Les deux derniers jours en Normandie ont montré leur meilleur côté. Il ne restait plus que 50 km jusqu'à l'embarcadère, ce qui m'a permis de prendre mon temps. À Morlaix, je me suis assis dans un café près de l'impressionnant viaduc ferroviaire et j'ai observé l'animation de la ville. J'ai tranquillement enfourché mon vélo pour me rendre au camping où j'ai trouvé un emplacement sur une colline avec une vue à 360° et j'ai pu profiter d'un coucher de soleil époustouflant.
Avant de prendre le ferry à Roscoff le lendemain, il me restait encore du temps pour déguster une dernière galette française et une crêpe en dessert.
Au port, je me suis senti un peu perdu avec mon vélo parmi les voitures et les camions. Tout seul, je me suis ensuite aventuré dans le gigantesque gouffre du navire et à l'extrémité de la sombre caverne des navires, mon vélo a été attaché par deux employés. J’ai attendu pendant 6 heures de nouveau des terres à voir. Même si la Bretagne et Cornwall ont beaucoup en commun, j'avais l'impression d'être atterri sur une nouvelle planète. Personne ne parlait plus français, mon passeport a été contrôlé, tout le monde roulait à gauche, les panneaux étaient en mi/pi/yd et je n'étais pas encore mentalement préparé pour ce nouveau chapitre de voyage.
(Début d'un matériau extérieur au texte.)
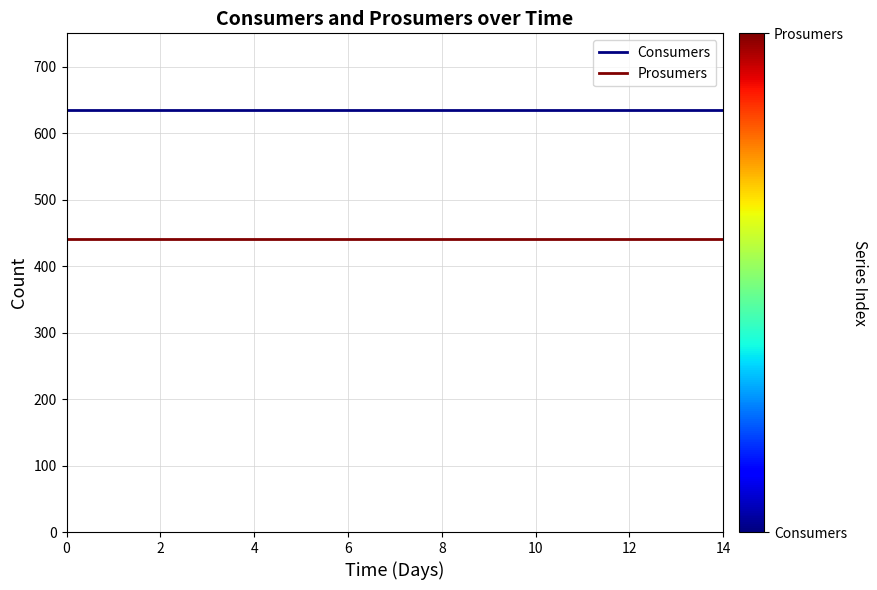

What is the sum of all Consumers values?

9525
Au moins, j'avais déjà repéré une auberge à Plymouth, qui de l'extérieur semblait d'abord très peu engageante. Mais j'ai été très bien accueilli et j'ai eu d'excellentes conversations avec les autres routards. Malheureusement, ma visite de la ville le lendemain matin a été assez compromise par la pluie. Après avoir acheté un adaptateur et avoir fait un tour au port, j'étais trempé jusqu'aux os - malgré mon imperméable ! À cause du temps vraiment mauvais, j’ai donc pris le train pour Truro.